Most of the hereditary peers are now gone, so Britain is at least spared the indignity of having nascent laws scrutinised by the inbred landed gentry of the realm. We are just left to tackle the political appointees, the favoured party fundraisers and other beneficiaries of prime ministerial patronage who continue to occupy the place. We must also end the ridiculous, anachronistic idea that it is in any way appropriate to reward a person for their deeds (no matter how worthy or altruistic) by giving them a seat in our legislature. The honours system must be divorced from the political system as a matter of great urgency.

The Guardian concludes:

No one supposed, in 1999, that removing the hereditary peers was where reform would end. But since then, the next step has invariably been too much for some and not enough for others. So without abandoning the ambition for an elected upper chamber, perhaps it is time to make progress in smaller steps.

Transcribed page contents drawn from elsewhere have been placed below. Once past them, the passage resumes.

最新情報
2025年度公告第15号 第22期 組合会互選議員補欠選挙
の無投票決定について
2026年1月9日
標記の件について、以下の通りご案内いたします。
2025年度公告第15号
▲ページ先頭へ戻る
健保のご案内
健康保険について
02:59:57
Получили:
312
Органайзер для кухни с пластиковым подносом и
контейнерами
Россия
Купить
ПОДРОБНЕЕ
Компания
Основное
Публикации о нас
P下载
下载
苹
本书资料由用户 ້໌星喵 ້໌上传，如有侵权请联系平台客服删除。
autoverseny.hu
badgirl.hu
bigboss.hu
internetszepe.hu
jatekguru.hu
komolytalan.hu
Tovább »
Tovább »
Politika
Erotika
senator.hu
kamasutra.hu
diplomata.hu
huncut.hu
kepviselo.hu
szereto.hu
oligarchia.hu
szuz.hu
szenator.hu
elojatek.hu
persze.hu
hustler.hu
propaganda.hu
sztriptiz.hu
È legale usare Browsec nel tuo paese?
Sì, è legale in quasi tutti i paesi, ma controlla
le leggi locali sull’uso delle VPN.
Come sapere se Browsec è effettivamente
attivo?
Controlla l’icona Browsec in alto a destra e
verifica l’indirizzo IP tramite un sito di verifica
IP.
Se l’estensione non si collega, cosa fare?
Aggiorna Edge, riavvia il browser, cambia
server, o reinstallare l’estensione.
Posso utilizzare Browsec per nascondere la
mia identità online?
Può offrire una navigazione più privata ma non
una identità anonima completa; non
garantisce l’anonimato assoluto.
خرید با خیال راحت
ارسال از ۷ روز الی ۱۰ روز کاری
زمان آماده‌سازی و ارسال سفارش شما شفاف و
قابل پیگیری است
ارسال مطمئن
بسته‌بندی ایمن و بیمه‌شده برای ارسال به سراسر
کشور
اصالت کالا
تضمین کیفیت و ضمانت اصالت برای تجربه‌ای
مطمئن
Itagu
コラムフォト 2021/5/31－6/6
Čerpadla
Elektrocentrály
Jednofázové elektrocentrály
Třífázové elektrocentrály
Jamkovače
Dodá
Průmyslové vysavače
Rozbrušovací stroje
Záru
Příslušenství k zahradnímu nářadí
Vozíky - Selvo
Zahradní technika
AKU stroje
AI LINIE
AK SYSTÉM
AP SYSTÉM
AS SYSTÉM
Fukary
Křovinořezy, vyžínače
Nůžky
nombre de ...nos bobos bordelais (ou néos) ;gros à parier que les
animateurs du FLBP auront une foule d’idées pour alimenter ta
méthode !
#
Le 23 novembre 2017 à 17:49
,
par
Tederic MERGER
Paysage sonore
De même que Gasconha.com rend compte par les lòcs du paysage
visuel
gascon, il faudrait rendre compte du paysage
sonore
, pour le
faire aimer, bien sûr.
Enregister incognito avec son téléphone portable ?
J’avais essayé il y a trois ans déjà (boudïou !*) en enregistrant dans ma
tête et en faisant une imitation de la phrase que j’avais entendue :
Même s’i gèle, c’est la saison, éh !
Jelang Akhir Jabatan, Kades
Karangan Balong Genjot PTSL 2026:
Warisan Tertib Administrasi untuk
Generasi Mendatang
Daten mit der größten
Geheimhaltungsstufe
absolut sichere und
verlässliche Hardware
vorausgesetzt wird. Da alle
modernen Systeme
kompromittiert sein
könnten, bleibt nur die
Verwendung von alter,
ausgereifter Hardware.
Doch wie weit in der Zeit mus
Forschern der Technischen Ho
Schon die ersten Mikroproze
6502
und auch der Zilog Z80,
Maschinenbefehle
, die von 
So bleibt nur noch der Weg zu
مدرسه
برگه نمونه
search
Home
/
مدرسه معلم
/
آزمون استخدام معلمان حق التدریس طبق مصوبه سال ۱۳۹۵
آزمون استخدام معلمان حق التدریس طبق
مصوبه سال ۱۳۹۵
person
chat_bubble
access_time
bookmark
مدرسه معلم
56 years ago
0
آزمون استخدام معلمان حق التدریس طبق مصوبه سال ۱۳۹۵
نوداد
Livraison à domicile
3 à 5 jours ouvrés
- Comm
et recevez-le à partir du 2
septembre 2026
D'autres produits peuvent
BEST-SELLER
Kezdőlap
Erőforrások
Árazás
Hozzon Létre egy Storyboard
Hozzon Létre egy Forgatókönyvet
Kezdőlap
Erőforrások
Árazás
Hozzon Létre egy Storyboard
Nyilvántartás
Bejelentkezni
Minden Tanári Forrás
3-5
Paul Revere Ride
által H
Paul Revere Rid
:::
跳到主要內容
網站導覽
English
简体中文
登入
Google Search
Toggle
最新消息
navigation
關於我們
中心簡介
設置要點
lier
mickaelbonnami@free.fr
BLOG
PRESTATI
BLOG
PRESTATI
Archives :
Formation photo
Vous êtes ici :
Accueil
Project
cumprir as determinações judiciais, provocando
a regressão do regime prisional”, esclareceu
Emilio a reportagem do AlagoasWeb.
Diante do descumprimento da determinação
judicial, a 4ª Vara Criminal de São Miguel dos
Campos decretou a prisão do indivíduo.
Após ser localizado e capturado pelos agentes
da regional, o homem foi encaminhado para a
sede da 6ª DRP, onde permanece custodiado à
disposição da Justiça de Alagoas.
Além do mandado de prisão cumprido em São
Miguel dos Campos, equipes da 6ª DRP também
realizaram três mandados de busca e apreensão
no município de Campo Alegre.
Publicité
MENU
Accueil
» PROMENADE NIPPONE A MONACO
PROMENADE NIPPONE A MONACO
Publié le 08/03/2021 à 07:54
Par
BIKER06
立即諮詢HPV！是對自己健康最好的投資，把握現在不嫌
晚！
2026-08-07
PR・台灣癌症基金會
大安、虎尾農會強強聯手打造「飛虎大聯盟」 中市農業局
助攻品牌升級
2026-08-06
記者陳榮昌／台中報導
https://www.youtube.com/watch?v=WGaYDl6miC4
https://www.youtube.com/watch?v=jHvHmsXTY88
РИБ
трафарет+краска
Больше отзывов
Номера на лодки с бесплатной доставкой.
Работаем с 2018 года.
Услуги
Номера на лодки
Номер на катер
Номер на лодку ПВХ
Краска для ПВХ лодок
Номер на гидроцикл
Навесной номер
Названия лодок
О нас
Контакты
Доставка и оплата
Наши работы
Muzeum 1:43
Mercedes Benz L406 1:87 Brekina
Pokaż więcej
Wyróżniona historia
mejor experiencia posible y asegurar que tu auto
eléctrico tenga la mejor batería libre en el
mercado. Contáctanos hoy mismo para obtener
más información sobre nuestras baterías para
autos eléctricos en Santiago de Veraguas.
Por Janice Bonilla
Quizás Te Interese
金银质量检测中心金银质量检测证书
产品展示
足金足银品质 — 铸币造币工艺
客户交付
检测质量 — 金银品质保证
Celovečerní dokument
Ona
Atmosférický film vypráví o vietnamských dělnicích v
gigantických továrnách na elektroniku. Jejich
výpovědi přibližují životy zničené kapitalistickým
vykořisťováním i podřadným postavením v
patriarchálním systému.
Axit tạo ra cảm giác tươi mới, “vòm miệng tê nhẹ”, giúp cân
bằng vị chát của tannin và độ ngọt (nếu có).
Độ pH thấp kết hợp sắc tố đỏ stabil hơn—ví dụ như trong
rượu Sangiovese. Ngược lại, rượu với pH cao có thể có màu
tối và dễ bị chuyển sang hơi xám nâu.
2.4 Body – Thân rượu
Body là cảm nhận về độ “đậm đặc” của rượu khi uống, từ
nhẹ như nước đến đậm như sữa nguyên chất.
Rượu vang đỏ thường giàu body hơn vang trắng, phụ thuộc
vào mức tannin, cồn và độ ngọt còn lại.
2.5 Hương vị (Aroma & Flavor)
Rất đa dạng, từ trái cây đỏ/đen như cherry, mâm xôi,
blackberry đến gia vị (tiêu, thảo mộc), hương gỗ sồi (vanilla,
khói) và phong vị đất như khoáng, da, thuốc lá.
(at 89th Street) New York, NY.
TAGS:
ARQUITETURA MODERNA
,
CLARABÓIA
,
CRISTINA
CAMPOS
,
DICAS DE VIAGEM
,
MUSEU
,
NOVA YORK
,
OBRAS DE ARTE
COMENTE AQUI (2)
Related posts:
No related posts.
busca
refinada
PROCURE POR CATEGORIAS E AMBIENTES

I would rather abandon any expectation of further changes in the next two years in the hope that more comprehensive reform can be achieved following the 2015 general election. This is not an unrealistic goal. True reform was part of the coalition agreement and very much on the cards until the Tories and Liberal Democrats decided to have a mutually destructive bust-up over linking the policy to changing electoral boundaries. Assuming the parties can find it within themselves to grow up slightly, Lords reform can be part of a future coalition agreement (or single party manifesto) too.

Semi Partisan Sam says no to any more slow, incremental reform of the House of Lords. The nation would be better off suffering through another two years with the upper house stuffed full of bewigged, enrobed anachronisms and political patronage beneficiaries before finally kicking the lot of them out after 2015 rather than enduring another decade or more of hand-wringing and glacial progress.